AIM OF THE TASK >> Would you write out the records below exactly as given?

RECORDS PROVIDED >>
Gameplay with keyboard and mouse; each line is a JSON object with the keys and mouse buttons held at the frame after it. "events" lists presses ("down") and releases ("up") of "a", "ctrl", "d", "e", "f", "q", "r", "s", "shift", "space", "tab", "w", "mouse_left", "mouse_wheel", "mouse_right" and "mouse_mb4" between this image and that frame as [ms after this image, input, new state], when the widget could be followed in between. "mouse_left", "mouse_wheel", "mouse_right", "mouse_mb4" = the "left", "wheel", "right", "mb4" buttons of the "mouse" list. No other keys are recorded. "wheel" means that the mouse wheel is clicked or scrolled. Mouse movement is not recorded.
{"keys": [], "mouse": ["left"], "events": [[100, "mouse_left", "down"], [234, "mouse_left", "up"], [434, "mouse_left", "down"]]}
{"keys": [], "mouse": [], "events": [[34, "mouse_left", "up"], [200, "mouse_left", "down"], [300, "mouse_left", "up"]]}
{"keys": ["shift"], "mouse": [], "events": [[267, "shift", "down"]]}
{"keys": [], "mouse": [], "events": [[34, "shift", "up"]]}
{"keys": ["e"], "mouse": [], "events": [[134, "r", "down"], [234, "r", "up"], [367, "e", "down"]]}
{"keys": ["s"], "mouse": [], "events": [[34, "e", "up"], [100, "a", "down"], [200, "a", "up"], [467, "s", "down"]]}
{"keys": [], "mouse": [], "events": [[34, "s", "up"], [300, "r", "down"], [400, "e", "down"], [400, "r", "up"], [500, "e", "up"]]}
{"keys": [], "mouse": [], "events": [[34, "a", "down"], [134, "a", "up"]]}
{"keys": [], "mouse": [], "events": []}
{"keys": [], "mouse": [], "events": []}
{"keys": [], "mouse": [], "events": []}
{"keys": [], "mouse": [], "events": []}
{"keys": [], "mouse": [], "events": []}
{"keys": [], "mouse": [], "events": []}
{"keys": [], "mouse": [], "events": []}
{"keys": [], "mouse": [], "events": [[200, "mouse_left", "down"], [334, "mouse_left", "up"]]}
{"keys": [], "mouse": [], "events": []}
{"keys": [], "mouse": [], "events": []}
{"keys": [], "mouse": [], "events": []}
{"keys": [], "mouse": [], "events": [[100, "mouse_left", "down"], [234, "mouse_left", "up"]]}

ANSWER BELOW >>
Gameplay with keyboard and mouse; each line is a JSON object with the keys and mouse buttons held at the frame after it. "events" lists presses ("down") and releases ("up") of "a", "ctrl", "d", "e", "f", "q", "r", "s", "shift", "space", "tab", "w", "mouse_left", "mouse_wheel", "mouse_right" and "mouse_mb4" between this image and that frame as [ms after this image, input, new state], when the widget could be followed in between. "mouse_left", "mouse_wheel", "mouse_right", "mouse_mb4" = the "left", "wheel", "right", "mb4" buttons of the "mouse" list. No other keys are recorded. "wheel" means that the mouse wheel is clicked or scrolled. Mouse movement is not recorded.
{"keys": [], "mouse": ["left"], "events": [[100, "mouse_left", "down"], [234, "mouse_left", "up"], [434, "mouse_left", "down"]]}
{"keys": [], "mouse": [], "events": [[34, "mouse_left", "up"], [200, "mouse_left", "down"], [300, "mouse_left", "up"]]}
{"keys": ["shift"], "mouse": [], "events": [[267, "shift", "down"]]}
{"keys": [], "mouse": [], "events": [[34, "shift", "up"]]}
{"keys": ["e"], "mouse": [], "events": [[134, "r", "down"], [234, "r", "up"], [367, "e", "down"]]}
{"keys": ["s"], "mouse": [], "events": [[34, "e", "up"], [100, "a", "down"], [200, "a", "up"], [467, "s", "down"]]}
{"keys": [], "mouse": [], "events": [[34, "s", "up"], [300, "r", "down"], [400, "e", "down"], [400, "r", "up"], [500, "e", "up"]]}
{"keys": [], "mouse": [], "events": [[34, "a", "down"], [134, "a", "up"]]}
{"keys": [], "mouse": [], "events": []}
{"keys": [], "mouse": [], "events": []}
{"keys": [], "mouse": [], "events": []}
{"keys": [], "mouse": [], "events": []}
{"keys": [], "mouse": [], "events": []}
{"keys": [], "mouse": [], "events": []}
{"keys": [], "mouse": [], "events": []}
{"keys": [], "mouse": [], "events": [[200, "mouse_left", "down"], [334, "mouse_left", "up"]]}
{"keys": [], "mouse": [], "events": []}
{"keys": [], "mouse": [], "events": []}
{"keys": [], "mouse": [], "events": []}
{"keys": [], "mouse": [], "events": [[100, "mouse_left", "down"], [234, "mouse_left", "up"]]}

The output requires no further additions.